Wednesday, February 28, 2018

Sunset in the Desert

Sunset at Phoenix Sonoran Preserve, on the north edge of the city:

It's one of my new favorite sunset spots.  You'll often see hot hair balloons in the distance and the views are good, with the sun setting behind lovely mountains and sahuaro silhouettes.   Plus...the scorpion hunting is good after sunset.  Just take a black (UV) light.  As my Czech friends exclaimed, "This is good sport!  It's better than geo-caching!  Better than mushroom hunting!" 

If you go:

Park at the Apache Vista Trailhead in the north section of the park (1600 E. Sonoran Desert Drive).

The trail is a short loop made of the Ocotillo, Apache Wash, and Sidewinder trails with an uphill section that leads to Apache Vista.  The 360-degree views are worth the modest climb.

Loop length:  2.8 miles
Elevation gain:  Appx 500 ft 

Many other longer trails and combinations await from the same trailhead.

Take a black light after dark, especially in spring, fall, and summer, and you'll find plenty of these:

Sunday, February 18, 2018

Hummingbird at the Phoenix Desert Botanical Garden

Another beautiful day at the Desert Botanical Garden with amazing hummingbirds.  This is the only one who sat still long enough for a good photo op. 

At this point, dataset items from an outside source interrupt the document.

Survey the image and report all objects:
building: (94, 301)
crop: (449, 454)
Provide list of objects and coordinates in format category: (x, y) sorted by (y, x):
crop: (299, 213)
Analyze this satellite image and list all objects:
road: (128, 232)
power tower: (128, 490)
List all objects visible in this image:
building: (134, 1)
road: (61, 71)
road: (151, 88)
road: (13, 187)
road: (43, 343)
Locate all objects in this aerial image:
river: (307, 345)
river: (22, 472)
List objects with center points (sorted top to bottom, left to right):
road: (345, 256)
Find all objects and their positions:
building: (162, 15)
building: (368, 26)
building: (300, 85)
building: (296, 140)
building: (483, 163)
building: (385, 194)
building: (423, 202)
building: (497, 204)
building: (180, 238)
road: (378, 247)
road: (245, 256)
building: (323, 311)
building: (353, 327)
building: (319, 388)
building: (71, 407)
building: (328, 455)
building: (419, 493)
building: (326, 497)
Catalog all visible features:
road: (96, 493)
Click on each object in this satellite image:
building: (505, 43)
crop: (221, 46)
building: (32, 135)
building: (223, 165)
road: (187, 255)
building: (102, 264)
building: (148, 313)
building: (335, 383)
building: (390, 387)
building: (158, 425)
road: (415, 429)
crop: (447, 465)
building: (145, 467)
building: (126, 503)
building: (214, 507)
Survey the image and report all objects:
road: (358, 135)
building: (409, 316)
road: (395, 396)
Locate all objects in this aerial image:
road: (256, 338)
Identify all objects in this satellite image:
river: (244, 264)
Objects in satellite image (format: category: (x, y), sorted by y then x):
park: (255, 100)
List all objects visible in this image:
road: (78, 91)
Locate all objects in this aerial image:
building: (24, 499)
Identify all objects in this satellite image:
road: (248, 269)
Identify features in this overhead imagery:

If you live in Phoenix and have never been to the Botanical Garden, go to your library, get a culture pass (good for two free admissions) and GO!  It's awesome.  If you're visiting for more than a few days, you can get a library card too and get your own culture pass!

Here's the link:

And the amazing butterfly exhibit starts next week!!!  It usually goes from about the end of February to the beginning of May.   

Saturday, February 3, 2018

The Great Chuckwalla Safari

My friend Nikki and I went on a chuckwalla safari a couple of weeks ago at Camelback Mountain.  I'd only seen one in the wild before, and she hadn't seen any, so we were on the lookout:

The common chuckwalla (Sauromalus ater) is a very large lizard.  Some people call them desert iguanas. They're the second-largest lizard in the US (first is the gila monster, also found in Arizona, but much rarer). Chuckwallas are non-venomous and harmless.  They have flabby skin, especially around their necks, and many adult males sport some orange coloring, leading people to occasionally mistake them for Gila monsters. 

Chuckwallas are not always so active in the cooler months, so we weren't sure we'd have success.  It was a beautiful day, however, with bright sun and short-sleeve temperatures.  On the way to the summit, much of the trail was in shade, and we had no success. 

But just below the summit, on the way down the other side of the mountain, an uphill hiker spotted this little beauty:

Then, a little lower down, Nikki spotted this one on the next ridge.  Awesome!

SoonI want to go on a South Mountain chuckwalla safari.  There's a special variation there--and only there--where the chuckwallas have bright orange tails.

We took great pleasure in pointing our our chuckwallas to other hikers, many of whom had never heard of them.  A great day for a new experience!